[e2e] Can feedback be generated more fast in ECN?
David P. Reed
dpreed at reed.com
Wed Feb 14 06:49:56 PST 2001
At 09:07 AM 2/14/01 +0800, Zhang Miao wrote:
> >In short, I guess ECN is trying to be consistent with the traditional
> >Internet model -- keep the core simple and let the edge do the smart work.
> >
>
>I agree. This is a general rule.
There's a reason for this - it's more than a rule. IP carries many
protocols other than TCP (and one can even argue that there are several
different "species" of TCP, if you couple in application behavior
differences, such as FTP vs. Telnet vs. HTTP).
The proper adaptive response to congestion MUST coordinate the requirements
of both transmitter, receiver, and application layer. The transport
network cannot presume that "quenching the source" is the best
response. The assumption that shortening the latency before "quenching",
and discarding packets is optimal presumes a particular congestion-control
policy that makes sense only with long-hold-time, stable-rate flows. More
generally, applications have a lot of other things they can do to respond
to congestion (rerouting, app level compression and prioritization, ...).

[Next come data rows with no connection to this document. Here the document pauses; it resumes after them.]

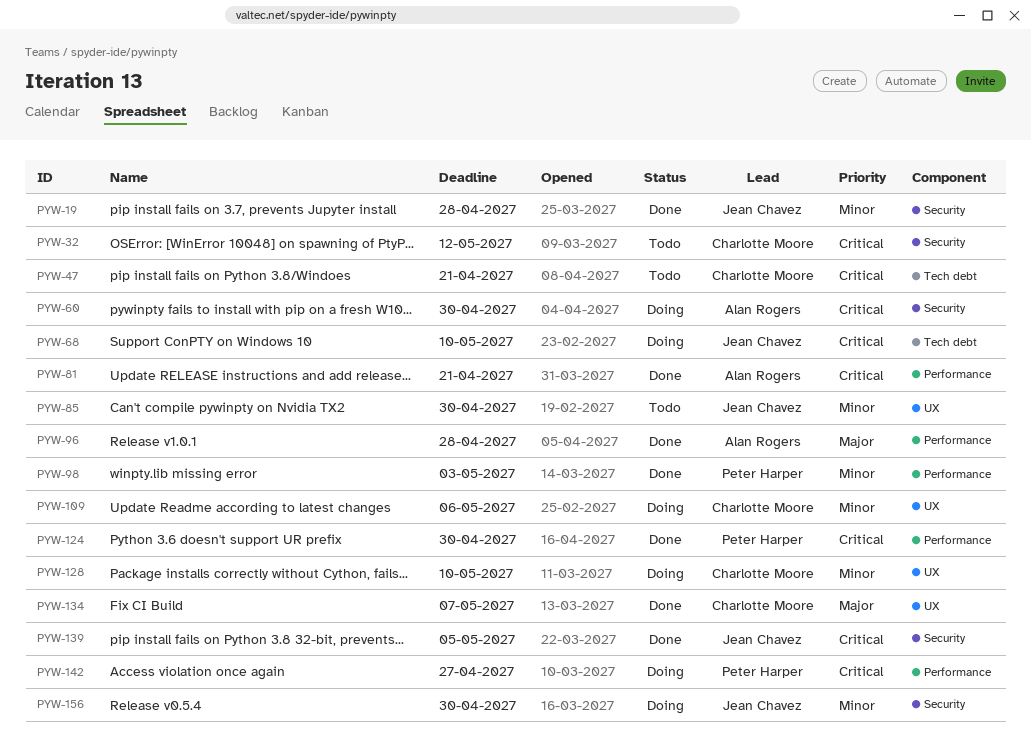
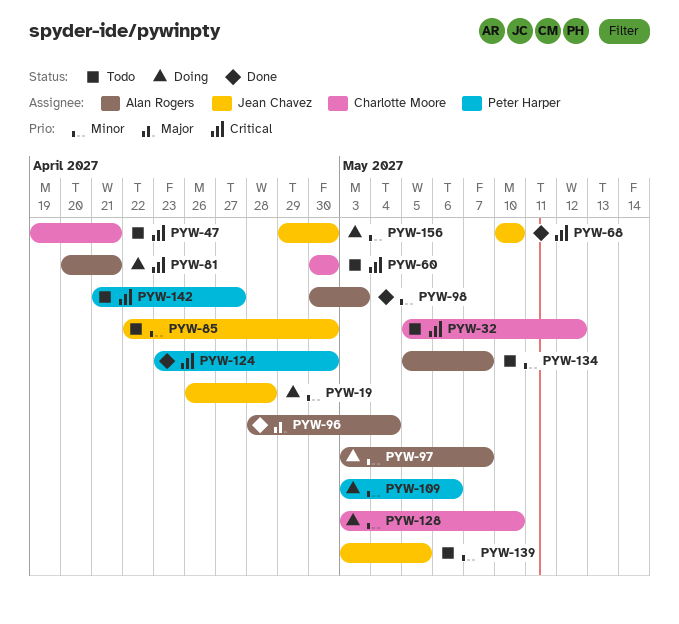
PYW-19, status: Done -> Doing
PYW-60, status: Doing -> Todo
PYW-60, owner: Alan Rogers -> Charlotte Moore
PYW-68, status: Doing -> Done
PYW-81, status: Done -> Doing
PYW-96, due: Apr 28 -> May 4
PYW-97: none -> present
PYW-98, owner: Peter Harper -> Alan Rogers
PYW-109, owner: Charlotte Moore -> Peter Harper
PYW-134, status: Done -> Todo
PYW-134, owner: Charlotte Moore -> Alan Rogers
PYW-134, priority: Major -> Minor
PYW-139, status: Done -> Todo
PYW-139, priority: Critical -> Minor
PYW-142, status: Doing -> Todo

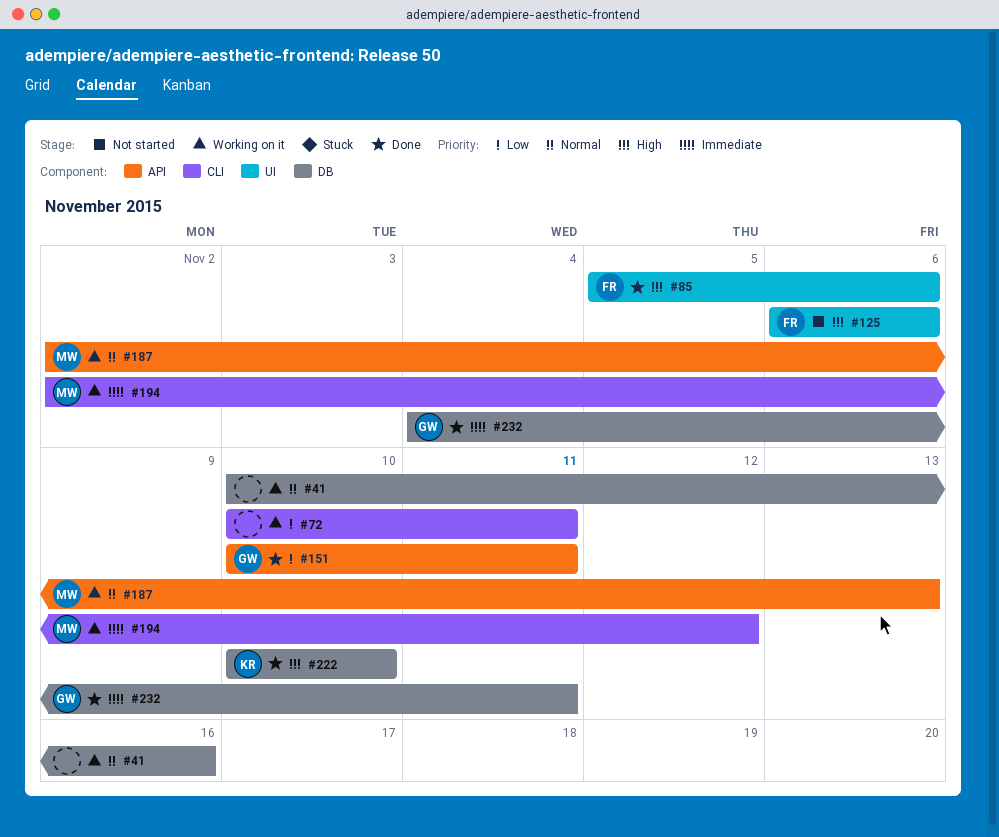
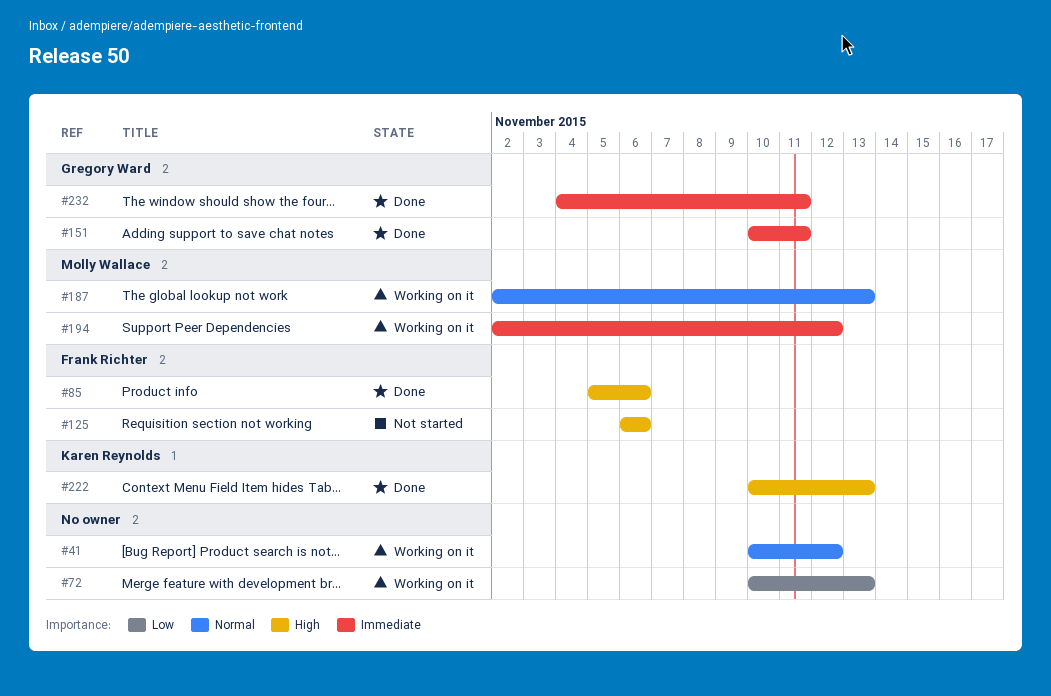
#41, due: Nov 16 -> Nov 12
#72, due: Nov 11 -> Nov 13
#151, priority: Low -> Immediate
#222, due: Nov 10 -> Nov 13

The real problem with SQ is that its name implies a semantics that is not
general. If the message were instead called "early source congestion
notification" (the ICMP ESCN message), which was triggered only for IP
packets that had a flag requesting such notification, and reflected through
the IP layer to an application layer for handling, it would clearly be more
general than ECN (it would handle multicast UDP traffic at least as well or
better). Eric Hall is right that the arguments against SQ are pretty weak
or irrelevant. There are some good arguments against focusing all one's
congestion control effort on a router-based, path-based scheme, but they
are arguments against ECN as well.
But the big elephant here is that looking at the packet level in a local
router will never be the right place or time to solve congestion. At best
it is a way to help the network 's users cooperate to survive unforseeable
transients that should be prevented earlier.